Institute of Computational Biology, Helmholtz Center Munich, Munich, Germany; Division of Mathematical Modeling of Biological Systems, Department of Mathematics, University of Technology Munich, Munich, Germany.
Max Planck Institute for Molecular Genetics, Berlin, Germany.
PLoS Comput Biol. 2014 Jul 3;10(7):e1003686. doi: 10.1371/journal.pcbi.1003686. eCollection 2014 Jul.
Functional cell-to-cell variability is ubiquitous in multicellular organisms as well as bacterial populations. Even genetically identical cells of the same cell type can respond differently to identical stimuli. Methods have been developed to analyse heterogeneous populations, e.g., mixture models and stochastic population models. The available methods are, however, either incapable of simultaneously analysing different experimental conditions or are computationally demanding and difficult to apply. Furthermore, they do not account for biological information available in the literature. To overcome disadvantages of existing methods, we combine mixture models and ordinary differential equation (ODE) models. The ODE models provide a mechanistic description of the underlying processes while mixture models provide an easy way to capture variability. In a simulation study, we show that the class of ODE constrained mixture models can unravel the subpopulation structure and determine the sources of cell-to-cell variability. In addition, the method provides reliable estimates for kinetic rates and subpopulation characteristics. We use ODE constrained mixture modelling to study NGF-induced Erk1/2 phosphorylation in primary sensory neurones, a process relevant in inflammatory and neuropathic pain. We propose a mechanistic pathway model for this process and reconstructed static and dynamical subpopulation characteristics across experimental conditions. We validate the model predictions experimentally, which verifies the capabilities of ODE constrained mixture models. These results illustrate that ODE constrained mixture models can reveal novel mechanistic insights and possess a high sensitivity.

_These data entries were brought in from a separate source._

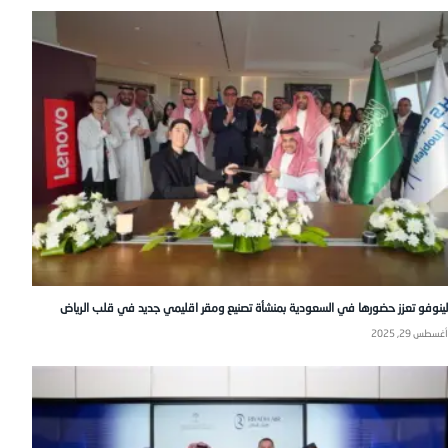
لينوفو تعزز حضورها في السعودية بمنشأة تصنيع ومقر اقليمي جديد في قلب الرياض
أغسطس 29, 2025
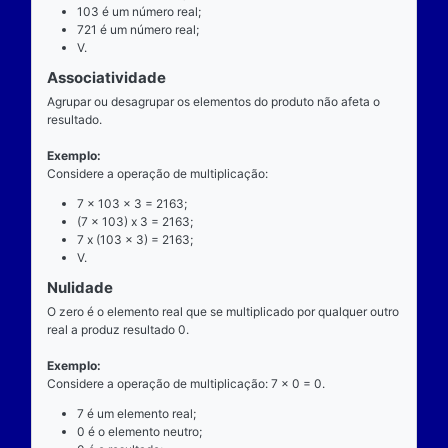
exatamente dois números para ocorrer.
Exemplo
Considere a operação de multiplicação: 7 x 103 = 7
7 é o multiplicando;
"x" é o operador;
103 é o multiplicador;
721 é o resultado ou produto.
Propriedades
Comutatividade
Considere a e b números reais arbitrários. O resulta
produto de a por b é igual ao resultado do produto de
x b = b x a).
Exemplo:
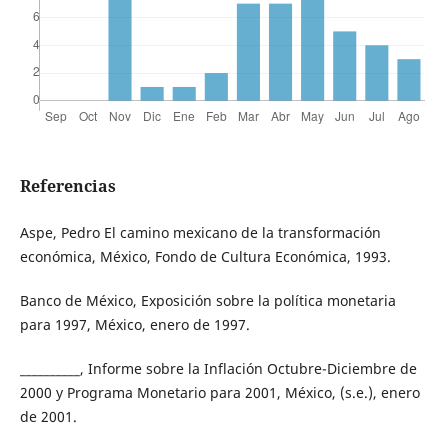
Referencias
Aspe, Pedro El camino mexicano de la transformación
económica, México, Fondo de Cultura Económica, 1993.
Banco de México, Exposición sobre la política monetaria
para 1997, México, enero de 1997.
__________, Informe sobre la Inflación Octubre-Diciembre de
2000 y Programa Monetario para 2001, México, (s.e.), enero
de 2001.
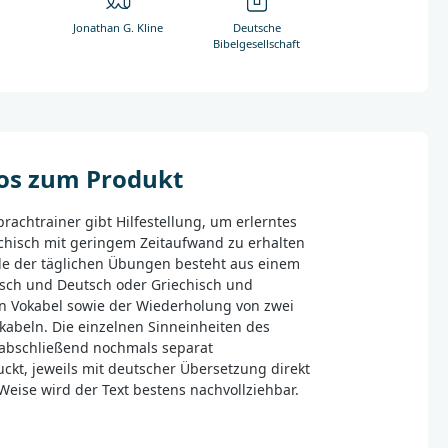
Jonathan G. Kline
Deutsche
Bibelgesellschaft
fos zum Produkt
rachtrainer gibt Hilfestellung, um erlerntes
chisch mit geringem Zeitaufwand zu erhalten
ede der täglichen Übungen besteht aus einem
isch und Deutsch oder Griechisch und
n Vokabel sowie der Wiederholung von zwei
okabeln. Die einzelnen Sinneinheiten des
 abschließend nochmals separat
ckt, jeweils mit deutscher Übersetzung direkt
Weise wird der Text bestens nachvollziehbar.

功能细胞间的可变性在多细胞生物以及细菌群体中普遍存在。即使是同一细胞类型的遗传上相同的细胞也可能对相同的刺激做出不同的反应。已经开发了一些方法来分析异质群体,例如混合物模型和随机种群模型。然而,现有的方法要么无法同时分析不同的实验条件,要么计算量大且难以应用。此外,它们没有考虑到文献中可用的生物学信息。为了克服现有方法的缺点,我们将混合物模型和常微分方程(ODE)模型结合起来。ODE 模型为基础过程提供了一种机制描述,而混合物模型则提供了一种捕获可变性的简便方法。在一项模拟研究中,我们表明,ODE 约束混合物模型类可以揭示亚群结构并确定细胞间可变性的来源。此外,该方法还为动力学速率和亚群特征提供了可靠的估计。我们使用 ODE 约束混合物建模来研究 NGF 诱导的原代感觉神经元中 Erk1/2 磷酸化,这一过程在炎症性和神经性疼痛中具有重要意义。我们为此过程提出了一个机制途径模型,并重建了跨实验条件的静态和动态亚群特征。我们通过实验验证了模型预测,这验证了 ODE 约束混合物模型的能力。这些结果表明,ODE 约束混合物模型可以揭示新的机制见解,并具有较高的灵敏度。